«L’ho vista svanire nel buio, non l’ho uccisa».

Parla per la prima volta la madre di Saman Abbas e, piangendo, dice di non essere stata lei ad uccidere la figlia. Anche il padre ha ribadito che lui e la moglie non c’entrano e che a suo avviso i responsabili sono lo zio e i cugini.

I due coniugi, poi, hanno smentito le parole del figlio minore e fratello di Saman, l'accusatore dei suoi stessi familiari.

Racconti che si aggrovigliano e si contraddicono al termine delle dichiarazioni dei tre principali imputati, sentiti nel processo d’appello per il delitto. Lo zio della ragazza, considerato esecutore materiale del delitto, nella scorsa udienza aveva detto di non avere idea di chi l’avesse uccisa ma di aver saputo, dal Pakistan, che erano stati i genitori. Però lui sapeva dove era stata sepolta, tanto da indicarlo agli inquirenti. E a scavare la buca sarebbero stati i due ciguni di Saman, che per il momento tacciono ma tra due settimane potrebbero scegliere di aggiungere la loro versione dei fatti.
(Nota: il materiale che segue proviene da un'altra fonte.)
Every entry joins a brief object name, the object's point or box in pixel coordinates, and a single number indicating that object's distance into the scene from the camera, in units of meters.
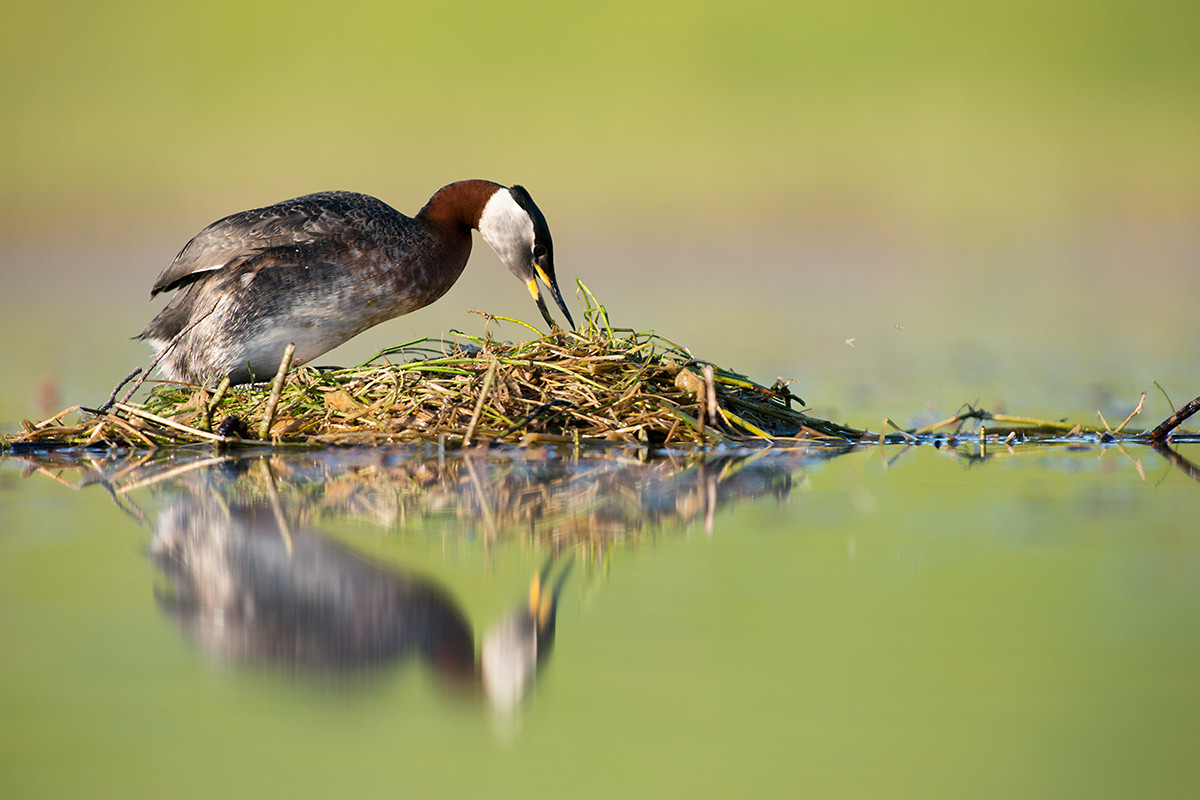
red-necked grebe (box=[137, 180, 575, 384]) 11.96
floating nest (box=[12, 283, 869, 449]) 10.60
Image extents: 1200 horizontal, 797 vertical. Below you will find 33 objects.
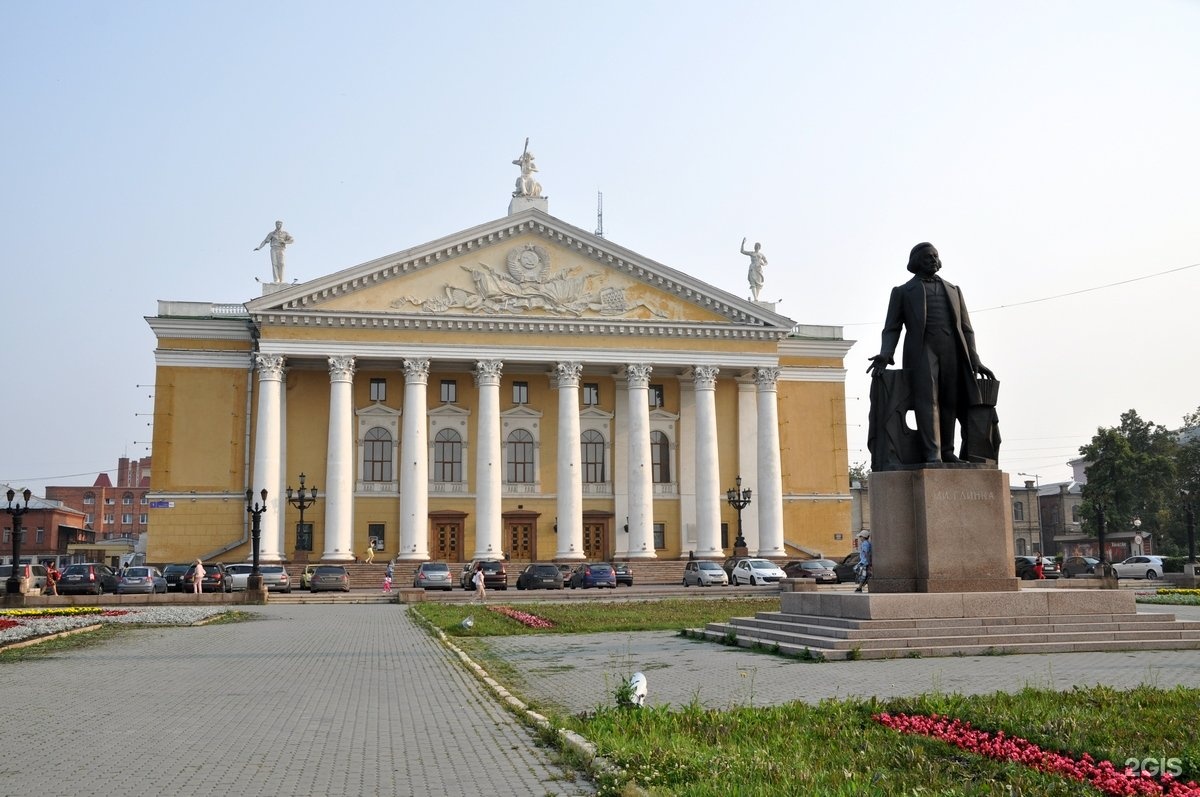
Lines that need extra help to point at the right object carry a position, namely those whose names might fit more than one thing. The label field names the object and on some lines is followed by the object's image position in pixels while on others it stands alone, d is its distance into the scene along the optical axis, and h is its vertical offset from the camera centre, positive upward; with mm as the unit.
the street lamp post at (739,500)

Nessuno, tranne il fratello della vittima, che non è imputato, accusa direttamente gli altri, ma il "clan", come l'aveva definito la Procura di Reggio Emilia, si è spezzato. Quattro anni dopo la morte della ragazza, il viaggio in Pakistan per i genitori, la fuga in Francia e Spagna per gli altri tre parenti, ci si avvicina alla resa dei conti.
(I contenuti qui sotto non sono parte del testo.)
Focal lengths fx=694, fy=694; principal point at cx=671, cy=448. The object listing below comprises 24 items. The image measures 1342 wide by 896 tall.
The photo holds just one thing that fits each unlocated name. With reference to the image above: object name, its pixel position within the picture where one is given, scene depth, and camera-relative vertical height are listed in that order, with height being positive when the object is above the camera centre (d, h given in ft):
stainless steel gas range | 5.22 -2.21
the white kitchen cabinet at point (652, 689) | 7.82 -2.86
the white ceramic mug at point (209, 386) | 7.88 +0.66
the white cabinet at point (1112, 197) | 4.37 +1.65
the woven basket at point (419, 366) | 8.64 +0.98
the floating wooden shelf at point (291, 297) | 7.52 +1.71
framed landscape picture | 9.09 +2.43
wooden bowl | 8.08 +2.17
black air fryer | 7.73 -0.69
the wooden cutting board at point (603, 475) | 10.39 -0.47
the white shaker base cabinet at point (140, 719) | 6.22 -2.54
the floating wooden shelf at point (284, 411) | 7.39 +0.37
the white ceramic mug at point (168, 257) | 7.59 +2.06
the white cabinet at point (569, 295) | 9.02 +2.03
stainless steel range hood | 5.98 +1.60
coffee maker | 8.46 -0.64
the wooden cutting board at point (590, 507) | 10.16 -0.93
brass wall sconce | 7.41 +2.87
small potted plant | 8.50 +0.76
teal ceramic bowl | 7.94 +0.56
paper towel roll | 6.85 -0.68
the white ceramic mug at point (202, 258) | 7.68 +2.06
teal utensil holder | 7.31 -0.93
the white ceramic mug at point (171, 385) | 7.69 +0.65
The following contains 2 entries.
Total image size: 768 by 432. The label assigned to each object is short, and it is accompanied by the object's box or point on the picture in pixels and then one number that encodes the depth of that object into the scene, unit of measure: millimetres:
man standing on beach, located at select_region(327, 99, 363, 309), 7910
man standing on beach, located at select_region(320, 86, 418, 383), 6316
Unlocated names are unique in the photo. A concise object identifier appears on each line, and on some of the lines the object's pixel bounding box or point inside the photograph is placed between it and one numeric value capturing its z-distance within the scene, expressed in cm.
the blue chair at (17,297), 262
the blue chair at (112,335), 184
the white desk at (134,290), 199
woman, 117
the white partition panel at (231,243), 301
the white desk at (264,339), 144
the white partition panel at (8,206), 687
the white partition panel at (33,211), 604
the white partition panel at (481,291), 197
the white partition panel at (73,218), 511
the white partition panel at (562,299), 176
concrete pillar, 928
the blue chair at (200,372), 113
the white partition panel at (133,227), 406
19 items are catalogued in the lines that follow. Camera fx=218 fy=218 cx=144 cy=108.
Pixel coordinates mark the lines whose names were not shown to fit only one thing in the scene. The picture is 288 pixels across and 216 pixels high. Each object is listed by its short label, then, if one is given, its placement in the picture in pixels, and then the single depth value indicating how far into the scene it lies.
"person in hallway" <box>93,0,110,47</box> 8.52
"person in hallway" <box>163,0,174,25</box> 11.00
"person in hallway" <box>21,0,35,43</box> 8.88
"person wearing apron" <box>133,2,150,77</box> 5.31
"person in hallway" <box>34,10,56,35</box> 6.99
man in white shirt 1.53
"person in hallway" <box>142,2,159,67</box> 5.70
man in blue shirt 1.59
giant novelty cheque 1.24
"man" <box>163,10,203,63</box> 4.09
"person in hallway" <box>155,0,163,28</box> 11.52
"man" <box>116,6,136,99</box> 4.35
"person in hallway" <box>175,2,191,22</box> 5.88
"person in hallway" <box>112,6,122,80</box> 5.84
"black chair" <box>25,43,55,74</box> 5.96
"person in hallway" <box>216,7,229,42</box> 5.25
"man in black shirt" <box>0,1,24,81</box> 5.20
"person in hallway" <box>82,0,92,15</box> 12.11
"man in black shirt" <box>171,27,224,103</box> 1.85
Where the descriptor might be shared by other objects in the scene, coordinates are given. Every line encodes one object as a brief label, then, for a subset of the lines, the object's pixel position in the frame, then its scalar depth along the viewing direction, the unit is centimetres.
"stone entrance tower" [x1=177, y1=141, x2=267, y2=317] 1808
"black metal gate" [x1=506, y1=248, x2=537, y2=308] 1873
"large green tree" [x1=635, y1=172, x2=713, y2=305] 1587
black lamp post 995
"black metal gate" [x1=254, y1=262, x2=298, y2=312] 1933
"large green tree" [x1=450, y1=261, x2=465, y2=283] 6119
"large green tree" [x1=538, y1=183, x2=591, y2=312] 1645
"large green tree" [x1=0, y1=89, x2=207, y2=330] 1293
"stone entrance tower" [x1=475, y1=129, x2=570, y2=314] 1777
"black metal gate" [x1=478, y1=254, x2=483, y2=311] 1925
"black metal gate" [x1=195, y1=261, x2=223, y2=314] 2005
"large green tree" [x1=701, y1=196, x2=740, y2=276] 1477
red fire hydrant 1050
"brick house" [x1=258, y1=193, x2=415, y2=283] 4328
Anche perché in ballo c'è l'ergastolo: da qui partono il padre e la madre, Shabbar Abbas e Nazia Shaheen, estradati dal loro Paese di origine in tempi diversi e condannati a Reggio Emilia al massimo della pena a dicembre 2023. Lo zio Danish, che per la Procura sarebbe l'esecutore materiale, ha invece avuto una condanna a 14 anni, mentre i due cugini, Nomanhulaq Nomanhulaq e Ikram Ijaz, sono stati assolti e partecipano all'appello a Bologna a piede libero. La sentenza reggiana li ha infatti scagionati, facendo cadere la premeditazione, in una lettura dei fatti per cui padre, zio e madre sarebbero "parimenti coinvolti" nel delitto, maturato nell'escalation frenetica della serata del 30 aprile 2021, quando Saman decise di andarsene. Senza escludere che a compierlo sia stata la stessa madre, l'ultima persona che le telecamere hanno ripreso vicino alla figlia, fuori dalla casa di Novellara.
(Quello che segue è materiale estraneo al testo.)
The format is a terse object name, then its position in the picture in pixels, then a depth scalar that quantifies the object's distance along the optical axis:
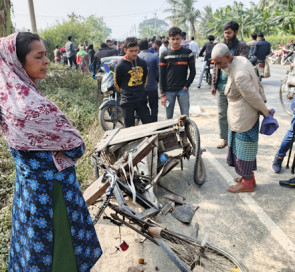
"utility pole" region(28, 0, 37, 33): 15.76
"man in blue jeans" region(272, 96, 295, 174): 4.14
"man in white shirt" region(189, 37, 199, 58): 12.90
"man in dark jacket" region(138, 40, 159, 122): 5.77
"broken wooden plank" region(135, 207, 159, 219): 2.42
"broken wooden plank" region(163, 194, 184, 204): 3.65
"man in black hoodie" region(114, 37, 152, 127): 4.62
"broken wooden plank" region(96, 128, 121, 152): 3.59
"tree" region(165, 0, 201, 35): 50.19
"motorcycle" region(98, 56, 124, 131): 6.21
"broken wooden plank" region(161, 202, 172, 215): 2.71
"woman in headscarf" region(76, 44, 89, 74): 15.12
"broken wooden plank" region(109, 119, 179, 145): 3.57
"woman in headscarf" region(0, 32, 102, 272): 1.65
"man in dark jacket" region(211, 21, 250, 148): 4.93
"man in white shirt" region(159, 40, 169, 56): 10.57
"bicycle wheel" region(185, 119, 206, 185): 3.77
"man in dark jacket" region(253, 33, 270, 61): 10.15
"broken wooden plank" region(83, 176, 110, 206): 2.81
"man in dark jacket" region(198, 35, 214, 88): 9.93
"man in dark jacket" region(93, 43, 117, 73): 10.09
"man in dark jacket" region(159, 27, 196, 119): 5.00
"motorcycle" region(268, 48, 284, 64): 18.80
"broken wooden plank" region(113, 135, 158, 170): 3.16
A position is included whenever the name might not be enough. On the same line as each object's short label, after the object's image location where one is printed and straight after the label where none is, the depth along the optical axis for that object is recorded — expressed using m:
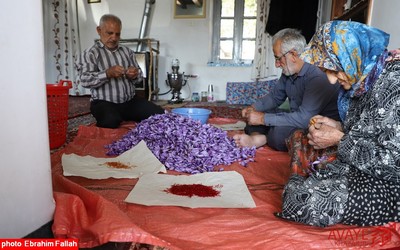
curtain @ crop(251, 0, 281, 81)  4.78
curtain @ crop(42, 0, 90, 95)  5.30
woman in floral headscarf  0.84
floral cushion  4.49
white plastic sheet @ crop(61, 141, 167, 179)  1.36
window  5.04
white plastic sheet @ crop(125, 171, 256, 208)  1.06
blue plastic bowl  2.10
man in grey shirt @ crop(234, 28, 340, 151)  1.63
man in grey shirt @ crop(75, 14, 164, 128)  2.33
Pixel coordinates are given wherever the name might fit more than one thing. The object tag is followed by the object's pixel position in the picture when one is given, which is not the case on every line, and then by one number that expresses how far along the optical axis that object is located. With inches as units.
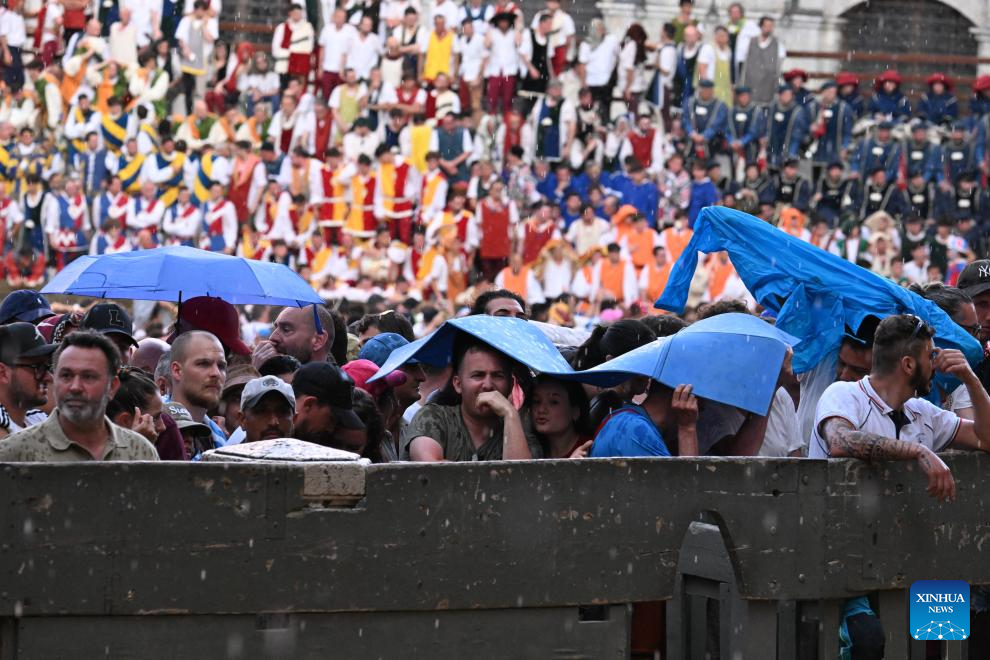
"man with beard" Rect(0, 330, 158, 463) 437.4
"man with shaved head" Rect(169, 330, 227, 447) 601.6
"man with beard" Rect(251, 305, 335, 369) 693.3
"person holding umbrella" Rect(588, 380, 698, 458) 480.4
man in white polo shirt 487.5
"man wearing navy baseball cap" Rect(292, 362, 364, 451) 534.0
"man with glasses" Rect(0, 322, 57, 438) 532.7
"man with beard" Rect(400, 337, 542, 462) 506.6
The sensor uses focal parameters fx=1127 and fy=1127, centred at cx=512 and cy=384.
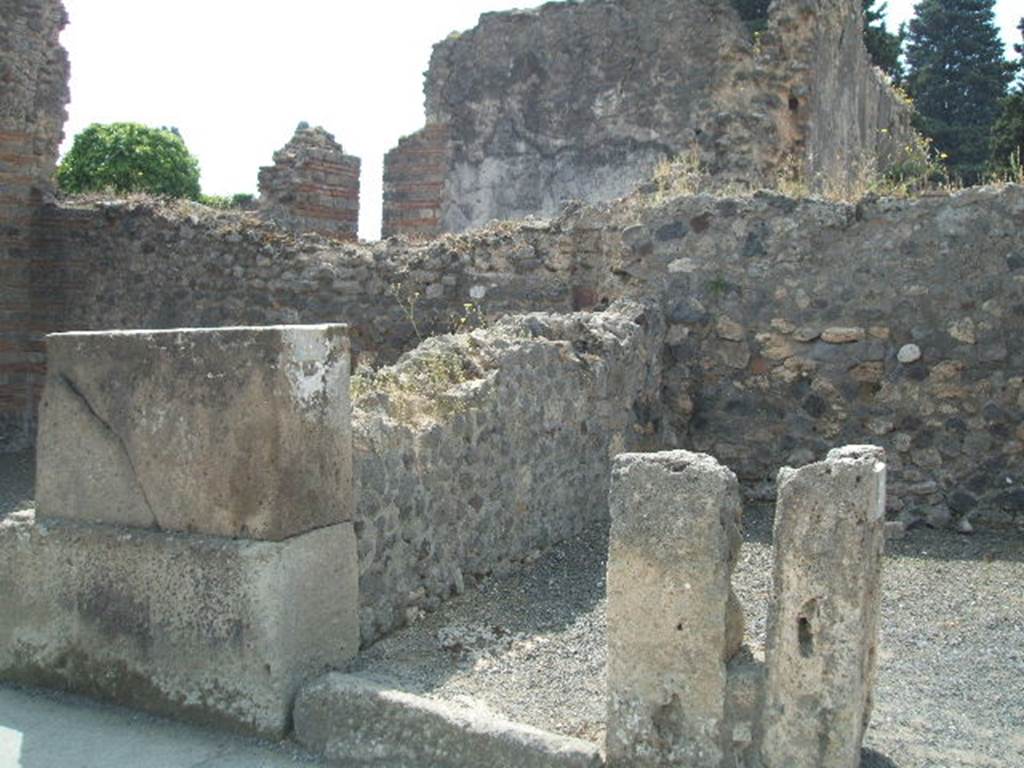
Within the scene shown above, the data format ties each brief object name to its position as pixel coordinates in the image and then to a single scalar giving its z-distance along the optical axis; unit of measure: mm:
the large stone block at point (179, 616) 3508
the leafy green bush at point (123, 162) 18406
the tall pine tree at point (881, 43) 24391
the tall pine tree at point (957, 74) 26797
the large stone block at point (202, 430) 3576
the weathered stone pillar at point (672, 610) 2984
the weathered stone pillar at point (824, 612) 2807
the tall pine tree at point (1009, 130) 19453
La donna, che oggi ha parlato per la prima volta, ha detto in lacrime: «Siamo usciti insieme, ho visto Saman che si stava incamminando molto velocemente. Poi lo ho vista sparire, svanire nel buio. Non sono stata io a uccidere mia figlia. Mi sento morta e finché non morirò passerò la mia vita piangendo. L'ho solo vista allontanarsi. Se avessi visto qualcosa mi sarei battuta per fermare qualsiasi tipo di aggressione nei suoi confronti, perché sono mamma».

Nessun cambio di linea neppure per il marito. «Voglio precisare che non siamo stati noi genitori a uccidere nostra figlia. Ho forte dolore, dal momento in cui l'ho scoperto fino ad oggi. Lo avrò per tutta la vita». Come ha detto la moglie «noi uscimmo di casa, lei (Saman) andò nella strada, era buio, non abbiamo visto nulla». Chi è stato quindi? «Ho sentito Danish che ha dichiarato che erano presenti lui e gli altri due, quindi penso siano stati loro tre».

Shabbar ha anche ribadito quello che aveva già detto in primo grado: poco prima che la figlia uscisse aveva sentito che stava telefonando in bagno. «Disse: 'vieni a prendermi'. Pensavo parlasse col fidanzato e per quello chiamai Danish e gli dissi: 'dategli una lezione, ma non picchiatelo troppo'. Lui mi rispose: 'ci pensiamo noi’». Perché, ha domandato un avvocato di parte civile, non ci pensò lei in prima persona? «Avevo mal di schiena», la risposta.